=== Begin Enclosure ===

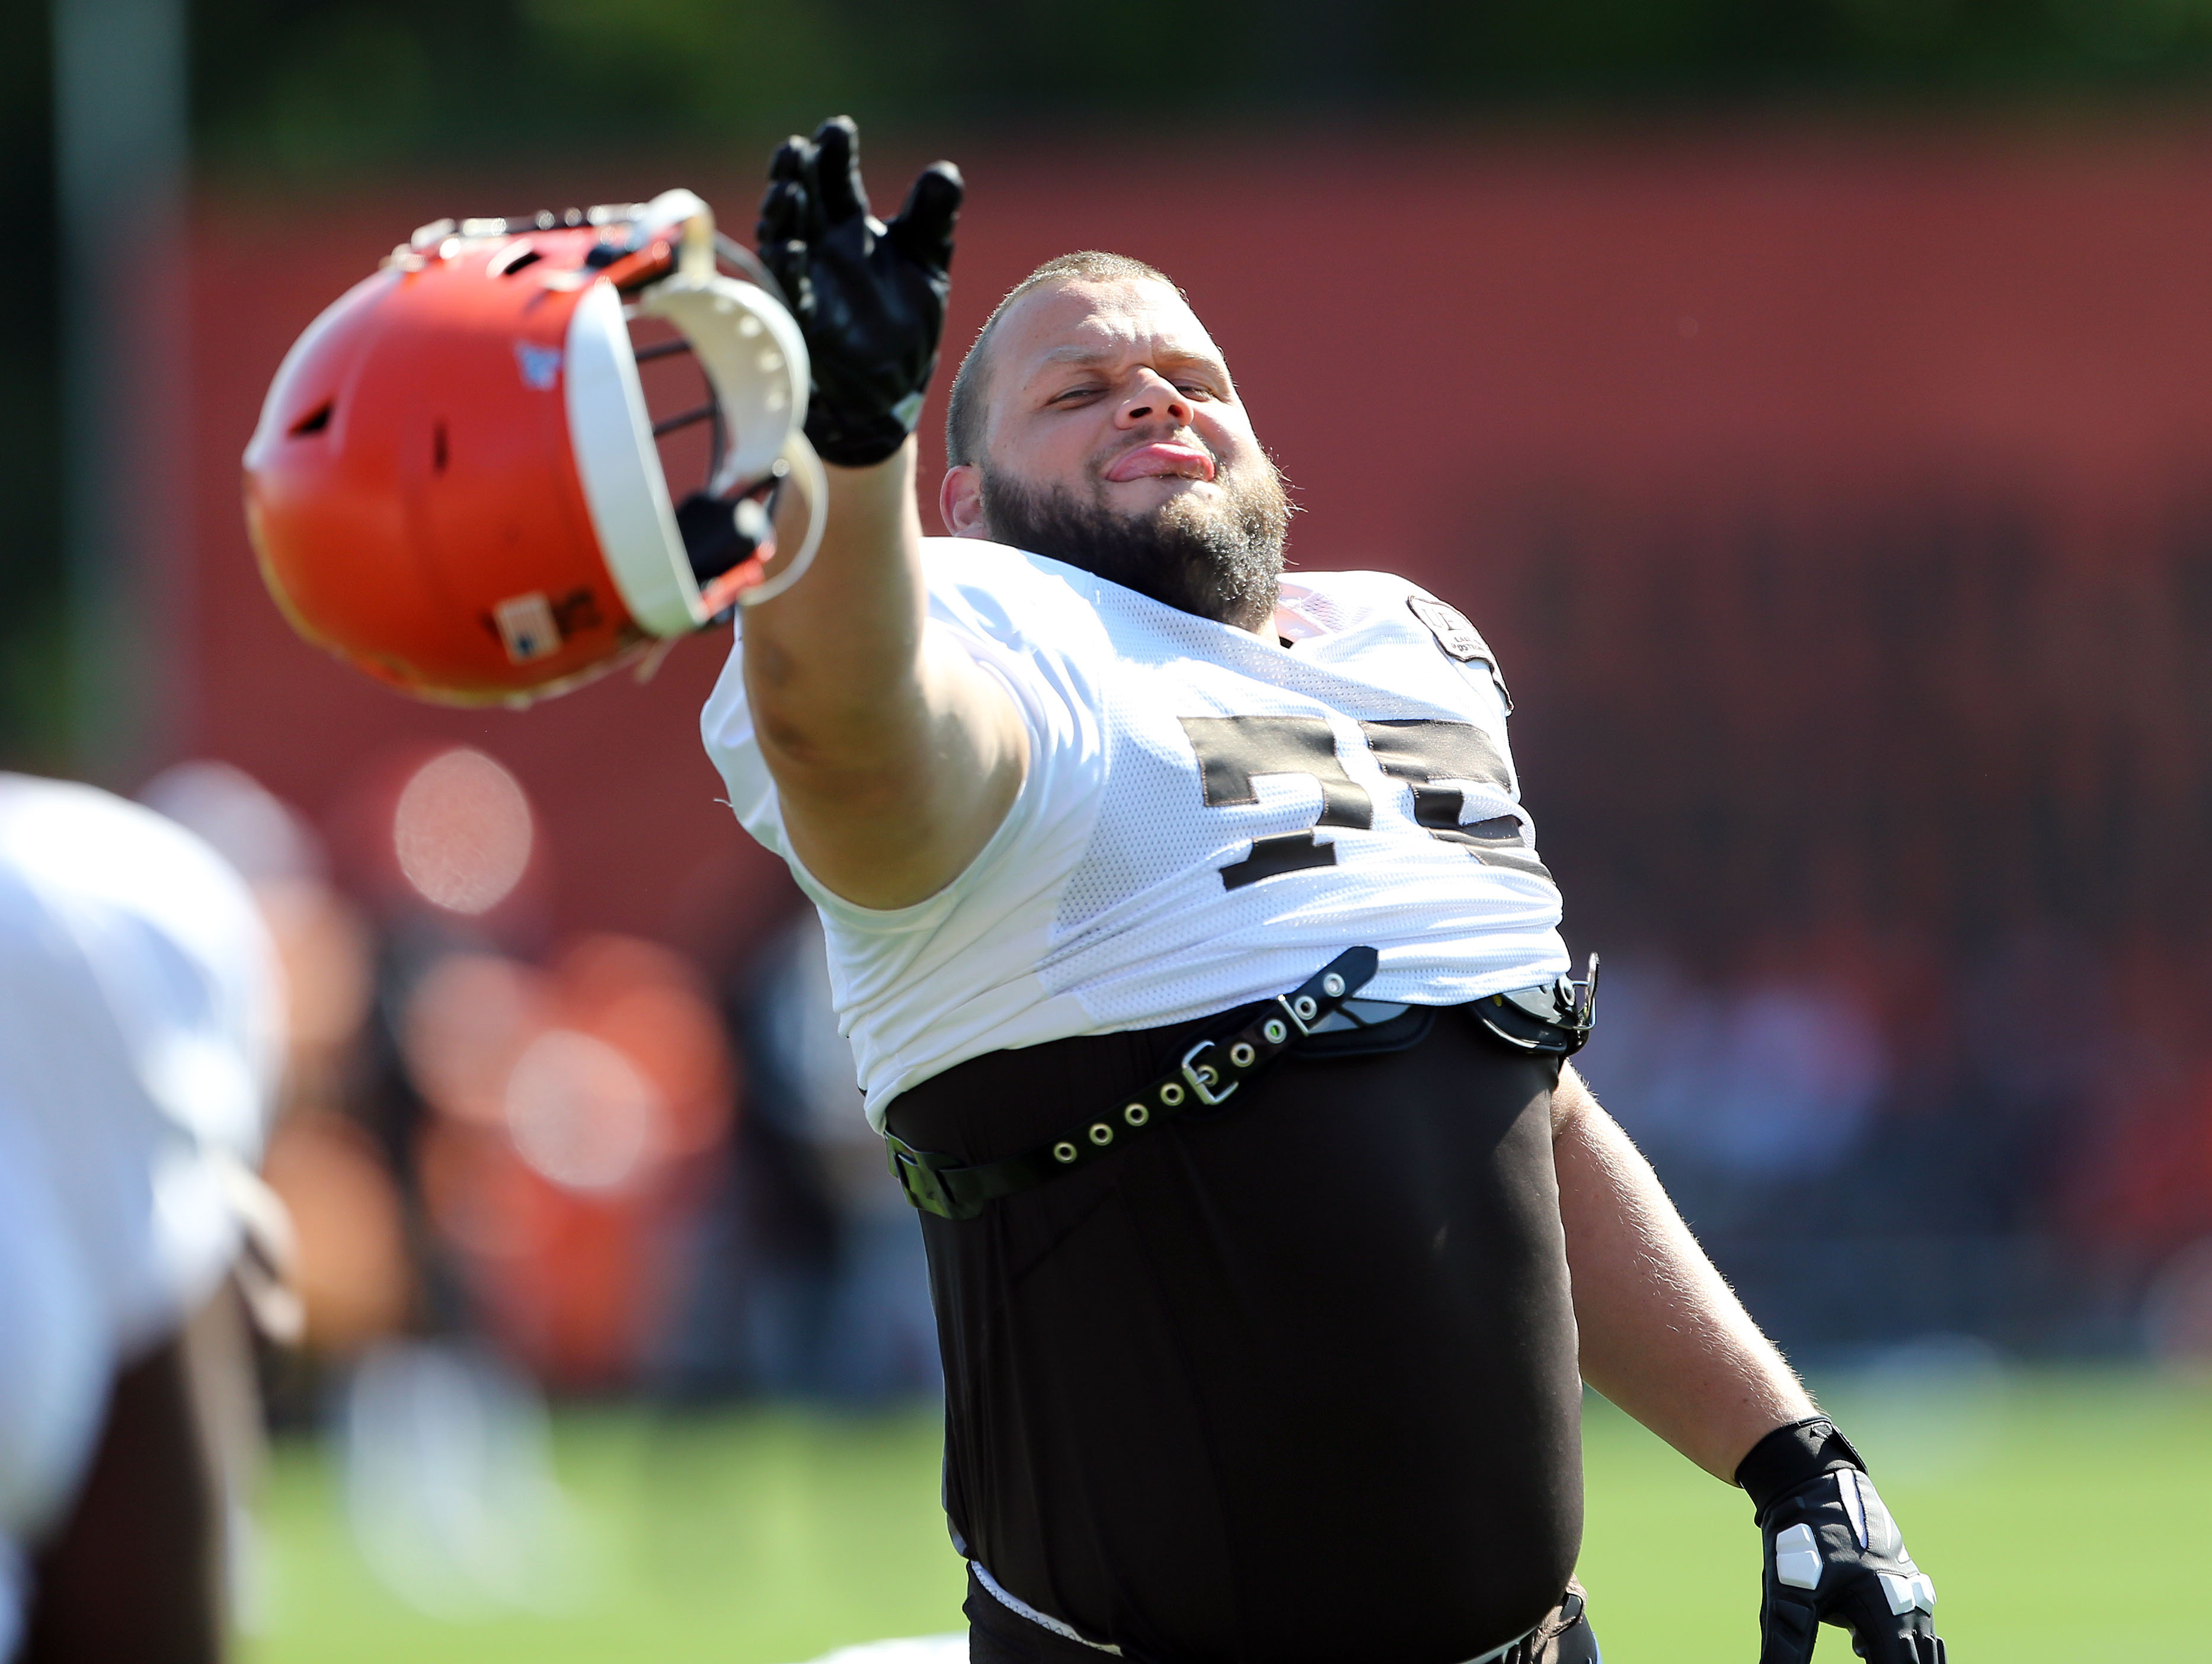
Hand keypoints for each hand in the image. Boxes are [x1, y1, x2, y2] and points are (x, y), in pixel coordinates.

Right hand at [756, 116, 962, 467]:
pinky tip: (792, 248)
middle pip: (801, 197)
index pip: (835, 176)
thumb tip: (944, 171)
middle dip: (795, 172)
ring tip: (789, 190)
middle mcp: (822, 246)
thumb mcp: (929, 262)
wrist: (896, 385)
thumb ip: (934, 217)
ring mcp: (809, 280)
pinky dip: (788, 269)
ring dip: (783, 213)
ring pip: (783, 236)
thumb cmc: (907, 319)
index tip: (837, 128)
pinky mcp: (804, 318)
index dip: (834, 152)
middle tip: (797, 148)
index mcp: (850, 225)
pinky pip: (789, 290)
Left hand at [1740, 1419, 1944, 1663]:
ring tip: (1860, 1648)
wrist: (1813, 1484)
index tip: (1856, 1659)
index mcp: (1890, 1615)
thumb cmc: (1802, 1539)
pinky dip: (1899, 1646)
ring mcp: (1912, 1594)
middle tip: (1855, 1651)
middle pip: (1916, 1662)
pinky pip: (1916, 1627)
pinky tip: (1862, 1648)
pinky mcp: (1905, 1583)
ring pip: (1922, 1648)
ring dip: (1901, 1657)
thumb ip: (1785, 1646)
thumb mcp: (1787, 1596)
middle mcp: (1911, 1608)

=== End Enclosure ===

# EXERCISE OBJECTIVE
Output the listing above exactly as it stands; no picture should appear.

# TASK OUTPUT
Hand keypoints for each hand in the image. Boxes are [x1, y1, x2, y2] and points are (x, y), in pixel coordinates.

Right hand at [756, 116, 962, 467]:
pinky tip: (792, 248)
middle pip: (801, 197)
index pip: (835, 176)
thumb tip: (944, 171)
middle dip: (795, 172)
ring tip: (789, 190)
middle mcp: (822, 246)
thumb mcp: (929, 262)
wrist: (896, 385)
thumb ip: (934, 217)
ring mcp: (809, 280)
pinky dip: (788, 269)
ring dip: (783, 213)
ring pip: (783, 236)
thumb cmc: (907, 319)
index tip: (837, 128)
pinky mcp: (804, 318)
index dip: (834, 152)
middle tip: (797, 148)
index mcp: (850, 225)
pinky pip: (789, 290)
Left hand at [1740, 1419, 1944, 1663]:
ring tip: (1860, 1648)
wrist: (1813, 1484)
index tip: (1856, 1659)
index mcp: (1890, 1615)
thumb cmc: (1802, 1539)
pinky dip: (1899, 1646)
ring mcp: (1912, 1594)
middle tip: (1855, 1651)
middle pip: (1916, 1662)
pinky pip: (1916, 1627)
pinky tip: (1862, 1648)
pinky mcp: (1905, 1583)
ring pip: (1922, 1648)
ring dip: (1901, 1657)
thumb ip: (1785, 1646)
thumb mcp: (1787, 1596)
middle mcp: (1911, 1608)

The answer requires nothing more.